An FDA Quality-Control Nightmare With Carcinogen-Tainted Drugs Reveals Weak Spots In Federal Regulation System
The FDA has a rigorous approval process for new drugs--companies conduct clinical trials in humans over several years to prove a drug is safe and effective. But 90% of all medications prescribed to Americans are generics. They’re cheaper, they’re supposed to work the same way, and they receive less scrutiny right from the start. In other pharmaceutical news: a look at why there aren't better cancer drugs; the trouble with capping insulin prices; hidden secrets about a baldness drug; and more.
Bloomberg:
How Carcinogen-Tainted Generic Drug Valsartan Got Past The FDA
The chemical N-Nitrosodimethylamine, or NDMA, is a yellow liquid that dissolves in water.

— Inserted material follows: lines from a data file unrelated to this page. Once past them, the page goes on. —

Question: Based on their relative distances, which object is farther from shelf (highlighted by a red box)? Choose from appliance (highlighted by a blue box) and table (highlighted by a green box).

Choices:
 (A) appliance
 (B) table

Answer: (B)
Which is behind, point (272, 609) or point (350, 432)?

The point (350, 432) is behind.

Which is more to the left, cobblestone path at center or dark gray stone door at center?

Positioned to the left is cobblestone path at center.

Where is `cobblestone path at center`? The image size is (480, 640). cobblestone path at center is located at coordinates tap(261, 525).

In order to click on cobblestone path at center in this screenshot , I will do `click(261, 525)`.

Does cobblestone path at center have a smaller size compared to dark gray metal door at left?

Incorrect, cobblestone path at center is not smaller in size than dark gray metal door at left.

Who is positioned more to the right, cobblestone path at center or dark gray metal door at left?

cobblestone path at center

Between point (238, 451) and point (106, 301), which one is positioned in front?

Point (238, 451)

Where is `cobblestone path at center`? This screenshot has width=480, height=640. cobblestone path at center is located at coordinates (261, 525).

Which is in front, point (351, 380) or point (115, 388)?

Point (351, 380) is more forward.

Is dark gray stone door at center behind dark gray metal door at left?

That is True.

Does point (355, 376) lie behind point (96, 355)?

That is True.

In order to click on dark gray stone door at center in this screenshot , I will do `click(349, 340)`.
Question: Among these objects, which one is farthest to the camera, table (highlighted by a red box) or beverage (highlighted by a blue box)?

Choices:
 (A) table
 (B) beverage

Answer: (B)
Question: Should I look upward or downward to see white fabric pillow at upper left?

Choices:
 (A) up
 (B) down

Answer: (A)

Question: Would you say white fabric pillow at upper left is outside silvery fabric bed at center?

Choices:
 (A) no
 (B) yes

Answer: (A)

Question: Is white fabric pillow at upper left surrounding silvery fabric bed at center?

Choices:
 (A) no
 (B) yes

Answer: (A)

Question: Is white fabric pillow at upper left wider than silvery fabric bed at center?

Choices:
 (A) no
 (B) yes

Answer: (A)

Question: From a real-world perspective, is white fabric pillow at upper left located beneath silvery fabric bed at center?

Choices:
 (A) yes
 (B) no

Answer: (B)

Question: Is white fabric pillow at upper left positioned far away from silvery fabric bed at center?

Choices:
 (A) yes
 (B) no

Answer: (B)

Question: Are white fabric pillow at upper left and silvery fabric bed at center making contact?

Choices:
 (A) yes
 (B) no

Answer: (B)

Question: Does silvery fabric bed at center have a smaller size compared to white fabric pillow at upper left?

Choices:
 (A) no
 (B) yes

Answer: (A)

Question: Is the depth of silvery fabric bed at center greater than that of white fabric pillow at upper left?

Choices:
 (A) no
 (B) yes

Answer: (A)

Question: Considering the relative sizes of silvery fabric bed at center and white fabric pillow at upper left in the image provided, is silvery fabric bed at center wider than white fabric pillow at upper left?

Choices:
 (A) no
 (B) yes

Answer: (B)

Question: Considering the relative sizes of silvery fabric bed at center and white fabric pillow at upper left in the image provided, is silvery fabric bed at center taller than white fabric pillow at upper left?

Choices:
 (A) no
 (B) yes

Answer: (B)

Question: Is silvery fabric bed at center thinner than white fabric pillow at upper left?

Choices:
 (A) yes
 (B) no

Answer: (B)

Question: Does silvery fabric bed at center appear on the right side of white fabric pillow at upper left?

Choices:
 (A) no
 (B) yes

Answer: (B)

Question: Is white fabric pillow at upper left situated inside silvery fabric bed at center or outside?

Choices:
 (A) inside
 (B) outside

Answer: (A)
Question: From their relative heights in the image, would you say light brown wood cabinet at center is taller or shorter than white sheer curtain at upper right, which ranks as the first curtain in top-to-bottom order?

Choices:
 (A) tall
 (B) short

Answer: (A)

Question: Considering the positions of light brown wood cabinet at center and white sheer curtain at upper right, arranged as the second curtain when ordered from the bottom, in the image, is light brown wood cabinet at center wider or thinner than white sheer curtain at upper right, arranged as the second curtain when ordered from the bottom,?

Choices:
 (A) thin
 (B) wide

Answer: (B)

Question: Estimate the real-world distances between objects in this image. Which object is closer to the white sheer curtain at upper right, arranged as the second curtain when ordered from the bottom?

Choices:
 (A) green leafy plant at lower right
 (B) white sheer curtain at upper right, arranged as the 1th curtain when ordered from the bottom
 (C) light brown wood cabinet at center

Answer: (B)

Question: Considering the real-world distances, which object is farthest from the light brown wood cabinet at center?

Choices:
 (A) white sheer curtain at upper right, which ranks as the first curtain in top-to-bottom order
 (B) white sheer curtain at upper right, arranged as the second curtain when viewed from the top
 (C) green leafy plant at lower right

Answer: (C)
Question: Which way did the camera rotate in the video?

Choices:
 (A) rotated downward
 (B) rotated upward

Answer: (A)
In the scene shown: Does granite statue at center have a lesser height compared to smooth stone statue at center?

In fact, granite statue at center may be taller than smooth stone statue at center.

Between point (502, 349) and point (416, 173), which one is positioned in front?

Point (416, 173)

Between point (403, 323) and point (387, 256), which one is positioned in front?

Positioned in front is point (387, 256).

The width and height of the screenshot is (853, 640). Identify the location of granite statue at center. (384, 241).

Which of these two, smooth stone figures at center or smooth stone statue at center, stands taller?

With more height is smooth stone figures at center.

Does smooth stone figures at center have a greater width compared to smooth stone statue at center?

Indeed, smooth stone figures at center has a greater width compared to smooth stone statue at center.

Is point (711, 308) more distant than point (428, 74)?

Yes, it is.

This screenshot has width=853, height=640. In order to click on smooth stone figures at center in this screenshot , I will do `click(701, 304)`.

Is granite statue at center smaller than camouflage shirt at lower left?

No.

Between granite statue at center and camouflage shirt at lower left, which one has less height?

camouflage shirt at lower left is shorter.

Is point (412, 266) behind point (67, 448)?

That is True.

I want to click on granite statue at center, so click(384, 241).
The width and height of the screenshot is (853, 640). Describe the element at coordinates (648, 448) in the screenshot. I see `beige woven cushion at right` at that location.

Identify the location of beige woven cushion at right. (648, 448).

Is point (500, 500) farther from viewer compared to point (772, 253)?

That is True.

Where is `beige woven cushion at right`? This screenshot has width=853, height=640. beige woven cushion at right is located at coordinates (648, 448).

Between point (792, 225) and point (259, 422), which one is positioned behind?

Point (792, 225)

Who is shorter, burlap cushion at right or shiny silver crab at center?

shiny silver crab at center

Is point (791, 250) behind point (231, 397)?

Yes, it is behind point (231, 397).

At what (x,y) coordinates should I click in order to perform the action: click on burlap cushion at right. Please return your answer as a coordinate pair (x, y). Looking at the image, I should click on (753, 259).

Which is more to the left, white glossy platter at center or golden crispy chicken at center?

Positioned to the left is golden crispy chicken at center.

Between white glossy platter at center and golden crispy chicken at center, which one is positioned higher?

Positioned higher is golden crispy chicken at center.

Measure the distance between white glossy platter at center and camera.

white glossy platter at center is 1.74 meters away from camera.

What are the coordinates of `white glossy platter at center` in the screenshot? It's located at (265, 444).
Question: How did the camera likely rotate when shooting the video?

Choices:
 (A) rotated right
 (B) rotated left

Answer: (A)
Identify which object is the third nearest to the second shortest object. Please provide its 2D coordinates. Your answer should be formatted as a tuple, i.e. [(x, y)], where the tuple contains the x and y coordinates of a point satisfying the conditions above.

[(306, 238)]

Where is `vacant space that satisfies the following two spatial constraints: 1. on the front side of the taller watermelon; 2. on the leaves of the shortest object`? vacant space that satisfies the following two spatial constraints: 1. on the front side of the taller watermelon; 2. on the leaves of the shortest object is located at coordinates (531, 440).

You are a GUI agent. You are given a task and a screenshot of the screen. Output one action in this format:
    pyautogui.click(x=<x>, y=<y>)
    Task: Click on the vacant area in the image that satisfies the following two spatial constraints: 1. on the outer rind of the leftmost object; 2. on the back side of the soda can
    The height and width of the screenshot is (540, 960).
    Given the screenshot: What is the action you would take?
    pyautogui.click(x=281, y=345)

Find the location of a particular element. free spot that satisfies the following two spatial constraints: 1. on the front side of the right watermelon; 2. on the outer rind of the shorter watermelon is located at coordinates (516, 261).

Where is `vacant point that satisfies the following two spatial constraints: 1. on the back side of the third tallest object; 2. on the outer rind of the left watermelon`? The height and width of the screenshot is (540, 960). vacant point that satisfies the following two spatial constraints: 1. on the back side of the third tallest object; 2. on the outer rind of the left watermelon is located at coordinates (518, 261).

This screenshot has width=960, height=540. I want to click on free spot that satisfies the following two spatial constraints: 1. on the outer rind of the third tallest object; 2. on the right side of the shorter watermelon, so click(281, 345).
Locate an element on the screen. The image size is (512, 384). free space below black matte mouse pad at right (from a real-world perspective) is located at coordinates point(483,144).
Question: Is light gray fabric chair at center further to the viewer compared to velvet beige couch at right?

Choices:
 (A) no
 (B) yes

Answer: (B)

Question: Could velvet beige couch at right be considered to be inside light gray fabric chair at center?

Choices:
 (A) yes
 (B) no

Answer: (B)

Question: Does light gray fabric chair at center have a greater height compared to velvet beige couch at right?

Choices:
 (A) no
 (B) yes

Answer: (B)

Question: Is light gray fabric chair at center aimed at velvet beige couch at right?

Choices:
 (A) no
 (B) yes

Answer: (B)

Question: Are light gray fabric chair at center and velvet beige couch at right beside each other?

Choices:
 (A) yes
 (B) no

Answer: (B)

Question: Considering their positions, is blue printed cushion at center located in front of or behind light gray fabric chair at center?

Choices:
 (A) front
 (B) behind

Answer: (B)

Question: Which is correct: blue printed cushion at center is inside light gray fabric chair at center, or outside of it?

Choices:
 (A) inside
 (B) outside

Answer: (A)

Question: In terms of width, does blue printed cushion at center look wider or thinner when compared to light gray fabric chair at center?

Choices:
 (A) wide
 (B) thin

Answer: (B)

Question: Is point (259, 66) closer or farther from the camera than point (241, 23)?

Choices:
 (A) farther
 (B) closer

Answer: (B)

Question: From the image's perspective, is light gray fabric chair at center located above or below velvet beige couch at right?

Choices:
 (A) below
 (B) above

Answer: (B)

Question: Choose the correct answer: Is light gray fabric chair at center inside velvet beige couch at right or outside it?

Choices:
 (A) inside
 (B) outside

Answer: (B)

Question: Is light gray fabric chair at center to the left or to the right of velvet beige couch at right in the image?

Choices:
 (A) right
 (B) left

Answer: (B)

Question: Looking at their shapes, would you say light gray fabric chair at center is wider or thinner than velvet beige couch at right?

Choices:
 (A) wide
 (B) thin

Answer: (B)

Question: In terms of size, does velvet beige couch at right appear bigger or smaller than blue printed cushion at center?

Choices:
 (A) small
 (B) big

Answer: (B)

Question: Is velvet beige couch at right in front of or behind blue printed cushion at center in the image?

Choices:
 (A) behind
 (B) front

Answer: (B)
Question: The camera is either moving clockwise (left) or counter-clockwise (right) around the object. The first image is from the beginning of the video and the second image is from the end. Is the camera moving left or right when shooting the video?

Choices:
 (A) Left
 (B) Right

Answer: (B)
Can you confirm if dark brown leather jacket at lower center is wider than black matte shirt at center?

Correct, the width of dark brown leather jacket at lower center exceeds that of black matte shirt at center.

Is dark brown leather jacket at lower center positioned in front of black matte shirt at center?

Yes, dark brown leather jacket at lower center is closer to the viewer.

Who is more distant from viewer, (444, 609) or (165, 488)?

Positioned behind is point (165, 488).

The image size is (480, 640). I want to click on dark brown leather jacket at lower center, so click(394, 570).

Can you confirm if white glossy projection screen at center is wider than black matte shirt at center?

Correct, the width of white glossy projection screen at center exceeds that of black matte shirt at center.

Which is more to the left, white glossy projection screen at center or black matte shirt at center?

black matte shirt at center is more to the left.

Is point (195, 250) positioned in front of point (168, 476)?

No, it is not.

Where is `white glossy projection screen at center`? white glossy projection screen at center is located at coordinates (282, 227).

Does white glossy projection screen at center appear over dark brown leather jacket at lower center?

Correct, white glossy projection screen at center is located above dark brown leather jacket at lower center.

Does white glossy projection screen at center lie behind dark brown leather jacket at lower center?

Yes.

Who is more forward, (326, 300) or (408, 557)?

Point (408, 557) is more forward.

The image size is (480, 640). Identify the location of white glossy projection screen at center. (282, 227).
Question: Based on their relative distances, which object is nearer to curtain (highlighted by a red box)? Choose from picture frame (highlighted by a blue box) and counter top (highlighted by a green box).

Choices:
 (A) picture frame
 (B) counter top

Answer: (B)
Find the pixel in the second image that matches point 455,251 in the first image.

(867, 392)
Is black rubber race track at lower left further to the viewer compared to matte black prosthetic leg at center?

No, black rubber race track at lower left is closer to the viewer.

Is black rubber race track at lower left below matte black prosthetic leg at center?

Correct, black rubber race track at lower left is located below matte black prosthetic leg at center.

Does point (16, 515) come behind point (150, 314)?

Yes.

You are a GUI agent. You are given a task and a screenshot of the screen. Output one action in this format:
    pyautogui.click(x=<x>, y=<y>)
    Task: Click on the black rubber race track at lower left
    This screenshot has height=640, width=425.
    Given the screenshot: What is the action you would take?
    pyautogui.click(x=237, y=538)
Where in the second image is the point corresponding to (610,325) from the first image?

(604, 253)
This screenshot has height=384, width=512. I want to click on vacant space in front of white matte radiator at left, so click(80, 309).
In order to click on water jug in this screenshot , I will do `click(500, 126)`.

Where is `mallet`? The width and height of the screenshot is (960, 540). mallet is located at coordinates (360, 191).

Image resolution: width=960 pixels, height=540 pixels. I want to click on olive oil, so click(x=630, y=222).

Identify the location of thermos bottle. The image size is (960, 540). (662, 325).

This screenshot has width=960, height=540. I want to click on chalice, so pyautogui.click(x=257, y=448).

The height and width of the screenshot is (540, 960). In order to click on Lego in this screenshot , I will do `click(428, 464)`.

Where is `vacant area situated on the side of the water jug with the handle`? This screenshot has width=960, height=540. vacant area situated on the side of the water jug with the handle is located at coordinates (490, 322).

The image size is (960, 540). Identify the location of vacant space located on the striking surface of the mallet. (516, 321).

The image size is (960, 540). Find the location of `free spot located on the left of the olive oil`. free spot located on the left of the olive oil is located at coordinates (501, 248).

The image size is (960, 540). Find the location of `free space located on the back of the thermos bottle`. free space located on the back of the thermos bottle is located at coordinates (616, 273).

It doesn’t have an odor or much of a taste. It’s known to cause cancer in animals and is classified as a probable carcinogen in humans—it’s most toxic to the liver. A single dose of less than a milligram can mutate mice cells and stimulate tumors, and 2 grams can kill a person in days. An Oklahoma man poisoned the family of an ex-girlfriend in 1978 by pouring a small vial of NDMA into a pitcher of lemonade. In 2018 a graduate student in Canada sickened a colleague by injecting the chemical into his apple pie. (Edney, Berfield and Yu, 9/12)
The New York Times:
Why Aren’t There Better Cancer Drugs? Scientists May Have Picked The Wrong Targets
Twenty years ago, the fight against cancer seemed as if it were about to take a dramatic turn. Traditionally, cancer doctors fought the disease with crude weapons, often simply poisoning fast-growing cells whether they were cancerous or healthy. But then a team of researchers hit on a new strategy: drugs targeting proteins produced by cancer cells that seemed necessary to their survival. (Zimmer, 9/11)
Stat:
Study Suggests Explanation For Why So Many Cancer Drugs Fail
Jason Sheltzer thought he was learning answers to a simple question, but one that, for cancer patients, could mean the difference between life and death: Which genes can’t tumor cells survive without? Identifying DNA that seems essential to cancer cells’ survival tells drug developers which genes or gene products to target — a tried-and-true approach that has led to such lifesaving cancer drugs as Herceptin. (Begley, 9/11)
Colorado Sun:
Critics Worried Colorado’s New Law Capping Insulin Costs Would Raise Insurance Rates. It Hasn’t.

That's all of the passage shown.